En plus de ce carnet “Sport dans la nature”, sur quels sujets travaillez-vous en parallèle ?
R. M :
"Nous finançons une étude réalisée par l’ONG WWF afin de documenter l'impact du réchauffement climatique sur le sport ainsi que sur l'aménagement du territoire en France lié au sport. En effet, avec le réchauffement, il y aura des stations de moyennes montagnes par exemple qu'il va falloir repositionner sur de nouvelles pratiques sportives différentes du ski qui faisait vivre l’ensemble d’un territoire. Le réchauffement climatique a une incidence directe sur la manière de pratiquer le sport. Au-delà de la pratique elle-même, il a un impact sur les emplois et l’aménagement du territoire en lien avec le sport, les équipements sportifs dans nos communes et territoires.

"Après la crise covid, les Français vont probablement rester davantage sur le territoire cet été. Cela ouvre des perspectives nouvelles pour le sport qui est un levier du tourisme de proximité"

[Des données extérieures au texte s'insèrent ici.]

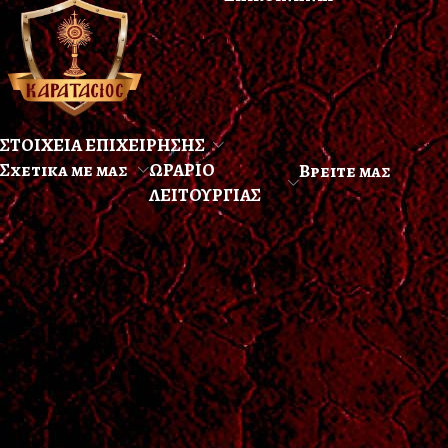
ΣΤΟΙΧΕΙΑ ΕΠΙΧΕΙΡΗΣΗΣ
Σχετικα με μας
ΩΡΑΡΙΟ
Βρειτε μας
ΛΕΙΤΟΥΡΓΙΑΣ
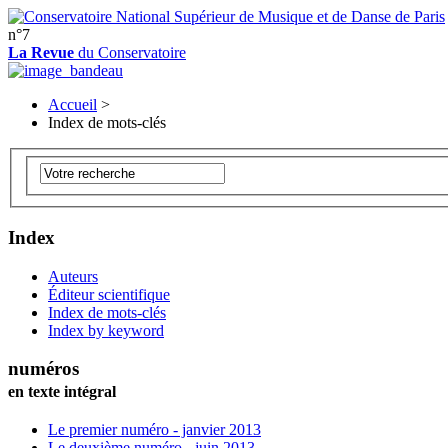
n°7
La Revue
du Conservatoire
Accueil
>
Index de mots-clés
Index
Auteurs
Éditeur scientifique
Index de mots-clés
Index by keyword
numéros
en texte intégral
Le premier numéro - janvier 2013
Le deuxième numéro - juin 2013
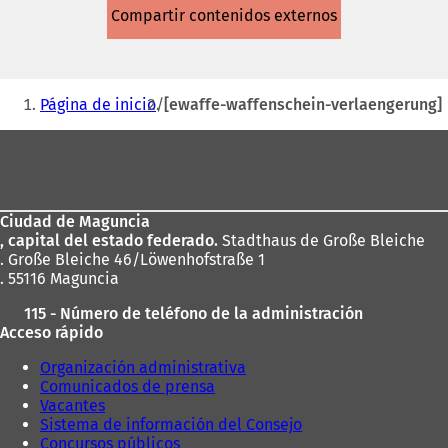
abre
Compartir contenidos externos
en
una
nueva
pestaña)
Estás
Página de inicio
[ewaffe-waffenschein-verlaengerung]
aquí:
Zona
de
los
Ciudad de Maguncia
pies
, capital del estado federado.
Stadthaus de Große Bleiche
. Große Bleiche 46/Löwenhofstraße 1
. 55116 Maguncia
115 - Número de teléfono de la administración
Acceso rápido
Organización administrativa
Comunicados de prensa
Vacantes
Sistema de información del Consejo
Concursos públicos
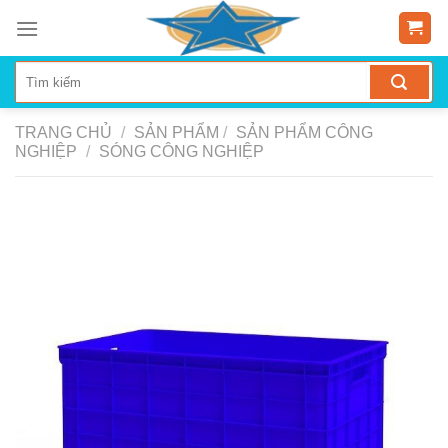
Skip
to
content
TRANG CHỦ
/
SẢN PHẨM
/
SẢN PHẨM CÔNG
NGHIỆP
/
SÓNG CÔNG NGHIỆP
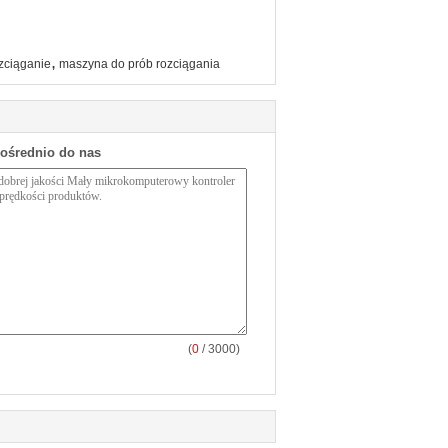
,
zciąganie
maszyna do prób rozciągania
pośrednio do nas
(
0
/ 3000)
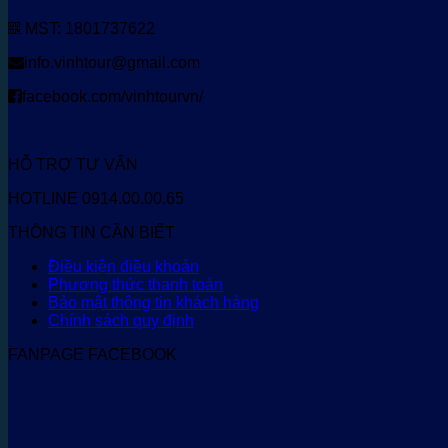
MST: 1801737622
info.vinhtour@gmail.com
facebook.com/vinhtourvn/
HỖ TRỢ TƯ VẤN
HOTLINE 0914.00.00.65
THÔNG TIN CẦN BIẾT
Điều kiện điều khoản
Phương thức thanh toán
Bảo mật thông tin khách hàng
Chính sách quy định
FANPAGE FACEBOOK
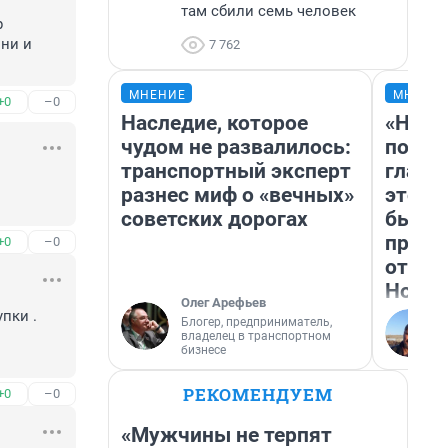
там сбили семь человек
 
ни и 
7 762
МНЕНИЕ
МНЕНИ
+0
–0
Наследие, которое
«Нико
чудом не развалилось:
побед
транспортный эксперт
главн
разнес миф о «вечных»
этого
советских дорогах
бьет 
прока
+0
–0
отзыв
Нолан
Олег Арефьев
ки . 
Блогер, предприниматель,
владелец в транспортном
бизнесе
РЕКОМЕНДУЕМ
+0
–0
«Мужчины не терпят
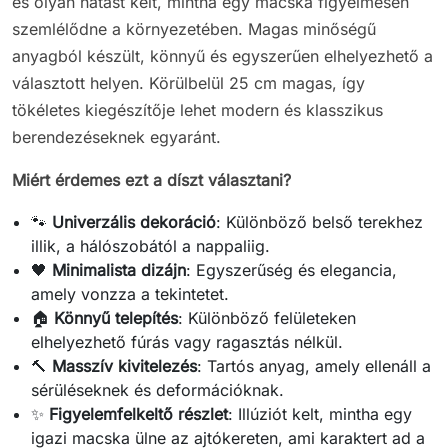
és olyan hatást kelt, mintha egy macska figyelmesen
szemlélődne a környezetében. Magas minőségű
anyagból készült, könnyű és egyszerűen elhelyezhető a
választott helyen. Körülbelül 25 cm magas, így
tökéletes kiegészítője lehet modern és klasszikus
berendezéseknek egyaránt.
Miért érdemes ezt a díszt választani?
🐾
Univerzális dekoráció
: Különböző belső terekhez
illik, a hálószobától a nappaliig.
🖤
Minimalista dizájn
: Egyszerűség és elegancia,
amely vonzza a tekintetet.
🏠
Könnyű telepítés
: Különböző felületeken
elhelyezhető fúrás vagy ragasztás nélkül.
🔨
Masszív kivitelezés
: Tartós anyag, amely ellenáll a
sérüléseknek és deformációknak.
✨
Figyelemfelkeltő részlet
: Illúziót kelt, mintha egy
igazi macska ülne az ajtókereten, ami karaktert ad a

On attend beaucoup de cette étude qui va guider notre action et nous permettre d’orienter nos financements pour, si je suis le même exemple, pouvoir transformer une station de moyenne altitude en une station quatre saisons. Nous voulons aussi proposer des activités sportives dans le cadre d'un grand programme Tourisme et sport sur lequel le gouvernement travaille depuis quelques mois. Après la crise covid, les Français vont probablement rester davantage sur le territoire cet été. Cela ouvre des perspectives nouvelles pour le sport qui est un levier du tourisme de proximité. On peut faire beaucoup de choses près de chez soi. On peut imaginer de nouvelles manières de voir ses vacances et proposer des séjours sportifs qui permettront d’acculturer à la responsabilité individuelle de chacun vis-à-vis de l'environnement."

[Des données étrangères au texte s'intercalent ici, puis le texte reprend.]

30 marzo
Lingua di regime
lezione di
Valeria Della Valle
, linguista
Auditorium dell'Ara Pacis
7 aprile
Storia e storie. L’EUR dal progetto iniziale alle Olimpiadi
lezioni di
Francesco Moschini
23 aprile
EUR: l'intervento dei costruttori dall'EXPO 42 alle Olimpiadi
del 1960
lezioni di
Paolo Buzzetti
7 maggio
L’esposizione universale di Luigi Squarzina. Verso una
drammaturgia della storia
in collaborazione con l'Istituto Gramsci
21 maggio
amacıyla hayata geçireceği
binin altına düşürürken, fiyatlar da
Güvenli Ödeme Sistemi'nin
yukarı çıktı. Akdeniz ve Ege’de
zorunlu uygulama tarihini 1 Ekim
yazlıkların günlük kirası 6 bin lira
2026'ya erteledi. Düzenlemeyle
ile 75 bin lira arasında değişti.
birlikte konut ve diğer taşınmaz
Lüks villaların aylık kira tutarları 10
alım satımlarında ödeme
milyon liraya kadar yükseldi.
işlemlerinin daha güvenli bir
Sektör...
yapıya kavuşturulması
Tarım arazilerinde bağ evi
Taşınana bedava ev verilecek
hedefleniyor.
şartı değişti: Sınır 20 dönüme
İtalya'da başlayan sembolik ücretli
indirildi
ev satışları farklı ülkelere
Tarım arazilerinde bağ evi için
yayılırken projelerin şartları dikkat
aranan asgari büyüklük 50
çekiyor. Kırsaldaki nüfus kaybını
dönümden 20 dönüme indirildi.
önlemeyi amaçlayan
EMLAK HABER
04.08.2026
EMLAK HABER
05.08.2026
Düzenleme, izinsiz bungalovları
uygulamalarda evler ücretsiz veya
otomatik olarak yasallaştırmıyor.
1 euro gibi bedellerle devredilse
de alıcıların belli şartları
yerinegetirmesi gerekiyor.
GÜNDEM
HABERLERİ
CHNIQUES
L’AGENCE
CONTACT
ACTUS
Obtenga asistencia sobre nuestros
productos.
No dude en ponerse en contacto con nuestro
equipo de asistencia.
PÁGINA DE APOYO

Les enjeux économiques sont-ils trop importants pour que l'écologie puisse trouver sa place dans le sport ?
R. M :
 "Dans une association sportive, ce n'est pas très difficile de franchir le pas de l'écologie. Par exemple, trier les déchets sur des événements sportifs, ce n'est pas compliqué, c'est juste une habitude à prendre. Honnêtement, dans tous les événements, qu’ils soient grands ou petits, appliquer la charte dont je vous ai parlé précédemment, se fixer soi-même ses objectifs, ce n’est pas insurmontable. Chacun le fait à son rythme et en lien avec ses possibilités économiques, c'est l'intérêt… On ne vient pas avec des normes, on laisse s'exprimer les possibilités de chacun en matière d'écologie, et nous sommes là pour faire en sorte qu’ils atteignent leurs objectifs.

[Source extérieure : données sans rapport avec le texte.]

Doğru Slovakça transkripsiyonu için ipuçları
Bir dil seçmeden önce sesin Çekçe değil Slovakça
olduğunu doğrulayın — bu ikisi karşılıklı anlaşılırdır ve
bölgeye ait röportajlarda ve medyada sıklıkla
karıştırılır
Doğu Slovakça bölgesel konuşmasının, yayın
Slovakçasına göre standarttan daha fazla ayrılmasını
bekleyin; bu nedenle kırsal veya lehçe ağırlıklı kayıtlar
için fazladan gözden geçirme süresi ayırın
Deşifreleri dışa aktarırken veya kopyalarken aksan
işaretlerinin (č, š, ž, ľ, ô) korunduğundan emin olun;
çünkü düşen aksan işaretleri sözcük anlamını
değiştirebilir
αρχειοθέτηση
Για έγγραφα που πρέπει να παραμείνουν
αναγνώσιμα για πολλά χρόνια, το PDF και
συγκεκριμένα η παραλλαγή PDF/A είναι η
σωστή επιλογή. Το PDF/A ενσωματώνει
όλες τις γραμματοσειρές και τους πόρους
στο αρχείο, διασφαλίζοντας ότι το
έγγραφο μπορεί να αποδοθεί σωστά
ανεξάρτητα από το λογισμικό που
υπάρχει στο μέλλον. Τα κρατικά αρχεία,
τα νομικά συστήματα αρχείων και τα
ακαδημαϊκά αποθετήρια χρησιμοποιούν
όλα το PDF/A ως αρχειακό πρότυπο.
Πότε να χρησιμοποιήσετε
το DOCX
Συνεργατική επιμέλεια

Aujourd’hui, le Président de République nous incite à aller plus vite et plus fort dans cette voie et je pense que ce sujet va guider les deux prochaines années du quinquennat. L’étape d’après, c’est d’installer une évaluation de la démarche avec des critères objectifs. Je pense que tous les acteurs du sport sont très attentifs à la question car peu importe où on se situe dans le paysage, la question environnementale est en tête des préoccupations."